Visual Storytelling

April 4.2021

Original Piece

March.28.2021

Romantic Mundaneness

The photo essay “New York” in E.O Hoppe’s photobook Romantic America (1927) struck me with its affectionate ambiance in presenting the entanglement between the common citizens and the rising city. This entanglement, as the book title has qualified, underlines the adorability of a seemingly frigid urban landscape. Romance can be found even in the least dramatic scenarios of everyday life. Consisting of six black and white photos taken in New York, all of which contrasted the triviality of individual movements to the grandeur of the urban landscape, this photo essay presents a sentimental perspective to a prosperous yet often demonized metropolis. 

Beginning with “57th Street”, this essay manifests its magic in revealing the “romance” of the most mundane routine: office workers heading to workplaces during daytime in handsome outfits. The brightness of the sunshine is balanced by the towering shadows of skyscrapers, moderately setting the tone, for the essence of mundaneness is the void of drama: nothing cheerful, and nothing to mourn for. The pedestrians at the front blurred in their movements. The focus point is then the skyscrapers and their significant magnificence.

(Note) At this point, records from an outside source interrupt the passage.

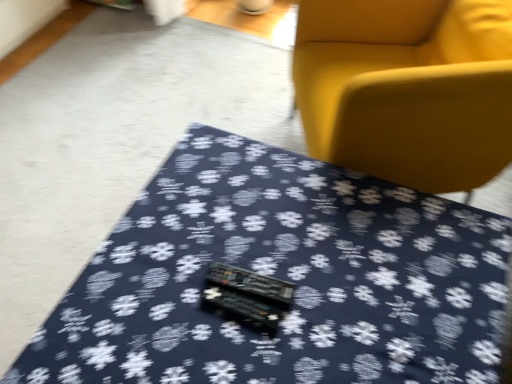
Question: Visually, is dark blue fabric at center positioned to the left or to the right of matte yellow armchair at upper right?

Choices:
 (A) left
 (B) right

Answer: (A)

Question: Considering the positions of dark blue fabric at center and matte yellow armchair at upper right in the image, is dark blue fabric at center taller or shorter than matte yellow armchair at upper right?

Choices:
 (A) short
 (B) tall

Answer: (A)

Question: Looking at their shapes, would you say dark blue fabric at center is wider or thinner than matte yellow armchair at upper right?

Choices:
 (A) thin
 (B) wide

Answer: (B)

Question: Does point (359, 54) appear closer or farther from the camera than point (506, 244)?

Choices:
 (A) closer
 (B) farther

Answer: (B)

Question: Considering the positions of matte yellow armchair at upper right and dark blue fabric at center in the image, is matte yellow armchair at upper right taller or shorter than dark blue fabric at center?

Choices:
 (A) short
 (B) tall

Answer: (B)

Question: From the image's perspective, is matte yellow armchair at upper right located above or below dark blue fabric at center?

Choices:
 (A) below
 (B) above

Answer: (B)

Question: Is matte yellow armchair at upper right bigger or smaller than dark blue fabric at center?

Choices:
 (A) small
 (B) big

Answer: (B)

In “View Towards the East River from a Park Avenue Building”, a bird-view of New York displays the patchwork of offices, factories, and chapels. The iron bridge is placed on the top third of the picture, separating the clear sky and the urban landscape. This photo also indicates the prosperity of the rising city.

 

 

 

Similarly, in “Broadway from Time Square”, the photo captures the bustling city from a high angle, so that the tall buildings and rushing traffic doesn’t look scary, but instead become amiable. 

Rule of thirds also appeared in “In the West Sreet District”, where the arch bridge was framed in the lower thirds. Together with the rooftop, these two distinguishable lines lead the audience to focus on the citizen interactions depicted in the lower thirds. This photo displays the loveliness of citizen’s everyday routines.

 

 

 

The last photo, Grand Central Station, touches me the most. In the overarching darkness, gleams of bright sunshine from elephantine arched windows paved the floor on which passengers awaited their departure. Setting out for a business trip could be a romantic experience because of the thrill of going on an adventure, which is the epitome of how this entire photo essay passes a flow of serene happiness embedded in a phlegmatic setting.